■ AIM: Tally the lines in the rows below that contain the string "dist", treating uppercase and lowercase as different. Reply with the count alone.

**** SUPPLIED RECORDS

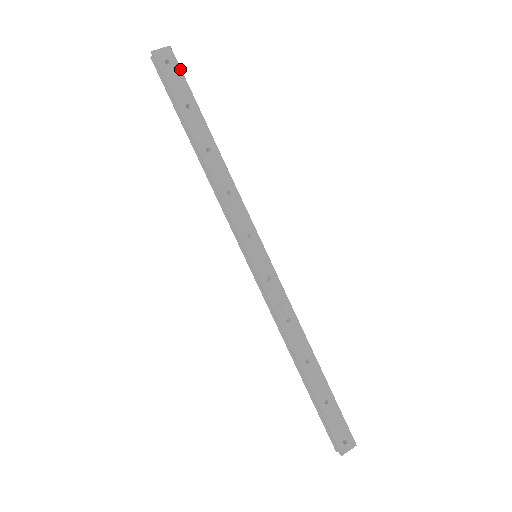
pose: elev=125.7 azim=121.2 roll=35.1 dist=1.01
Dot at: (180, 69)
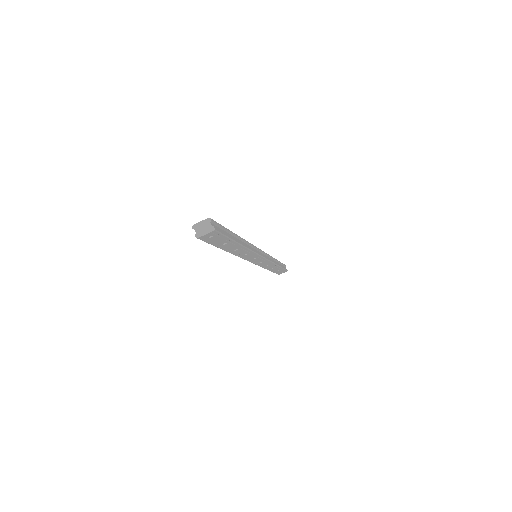
Dot at: (222, 235)
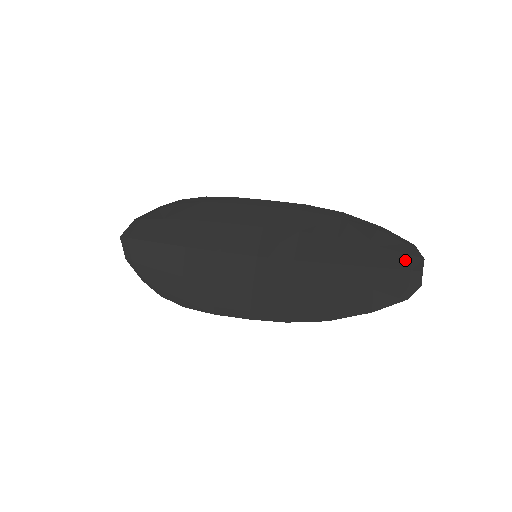
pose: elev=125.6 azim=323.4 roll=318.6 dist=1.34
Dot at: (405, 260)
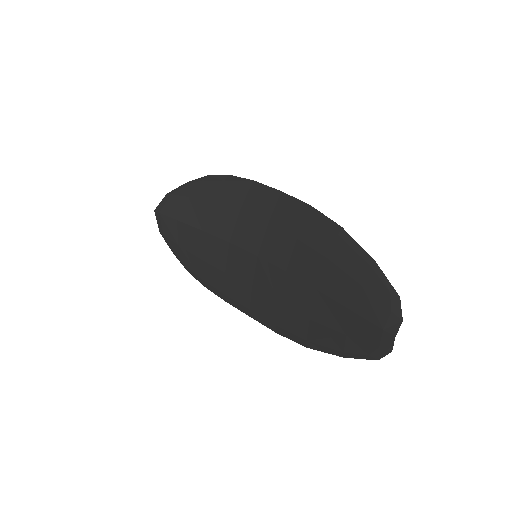
Dot at: (382, 314)
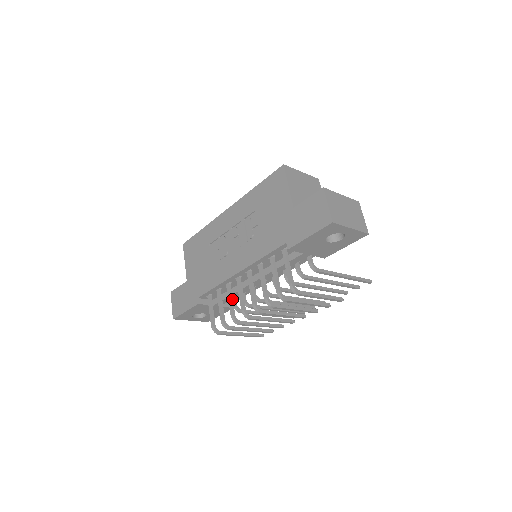
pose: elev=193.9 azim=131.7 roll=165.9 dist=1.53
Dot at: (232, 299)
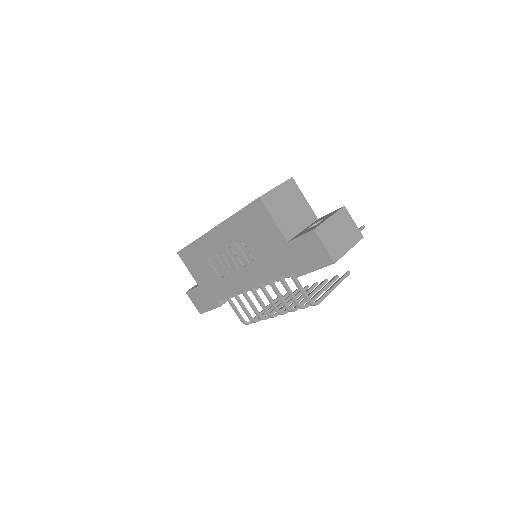
Dot at: (252, 303)
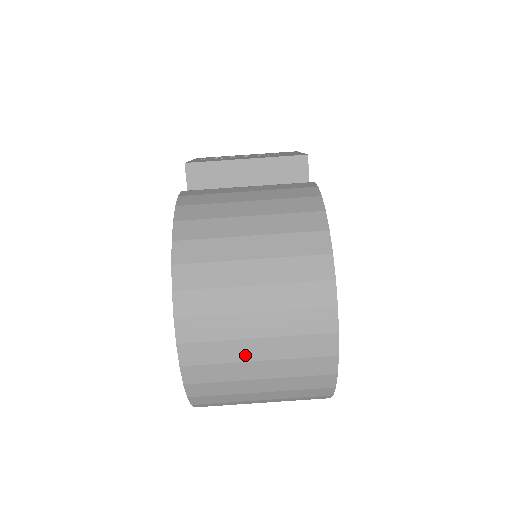
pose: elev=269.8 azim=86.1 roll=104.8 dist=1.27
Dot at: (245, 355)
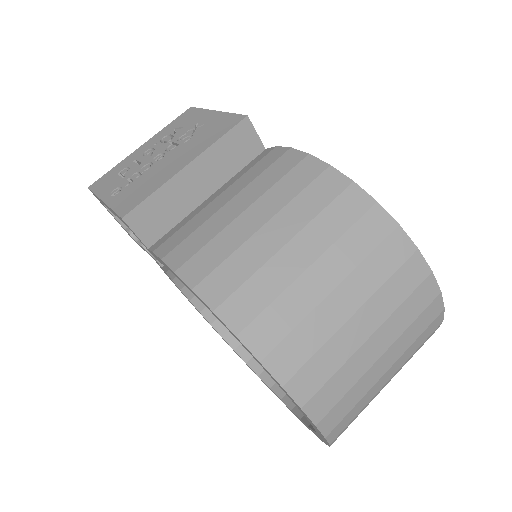
Dot at: (375, 378)
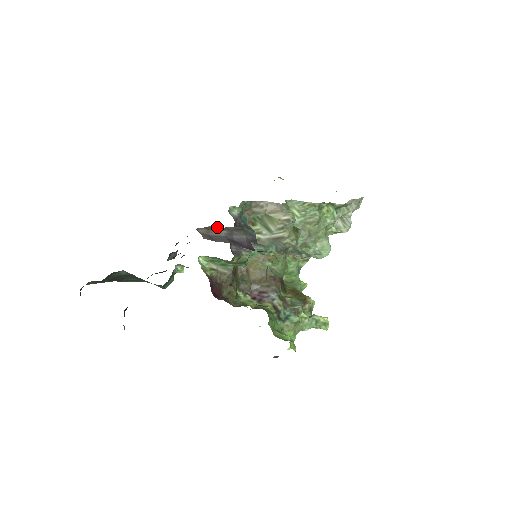
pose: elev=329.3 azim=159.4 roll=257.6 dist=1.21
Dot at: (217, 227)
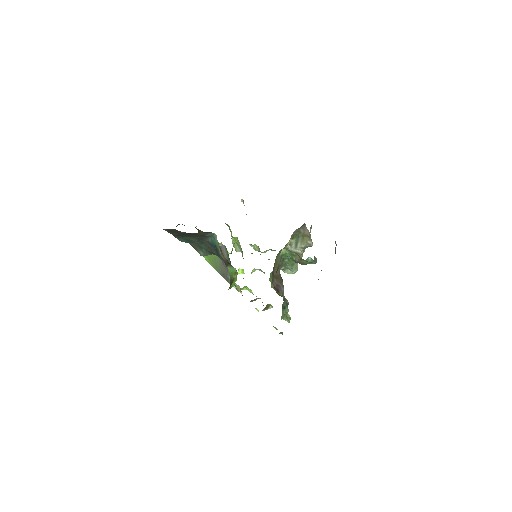
Dot at: (335, 241)
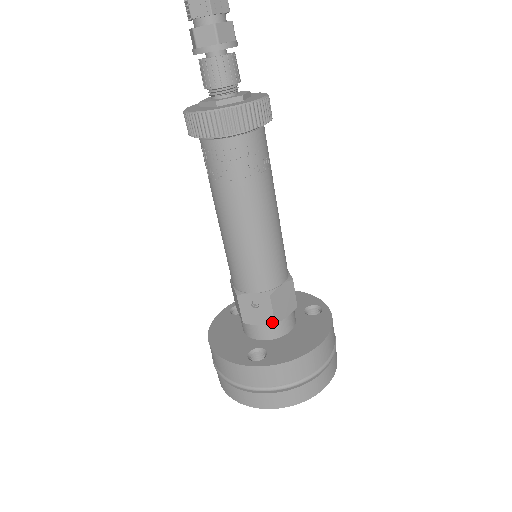
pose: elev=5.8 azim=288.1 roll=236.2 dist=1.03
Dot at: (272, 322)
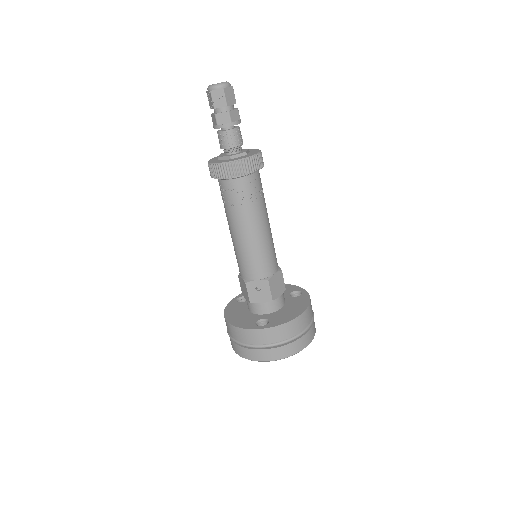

********

■ WORKED SOLUTION: 6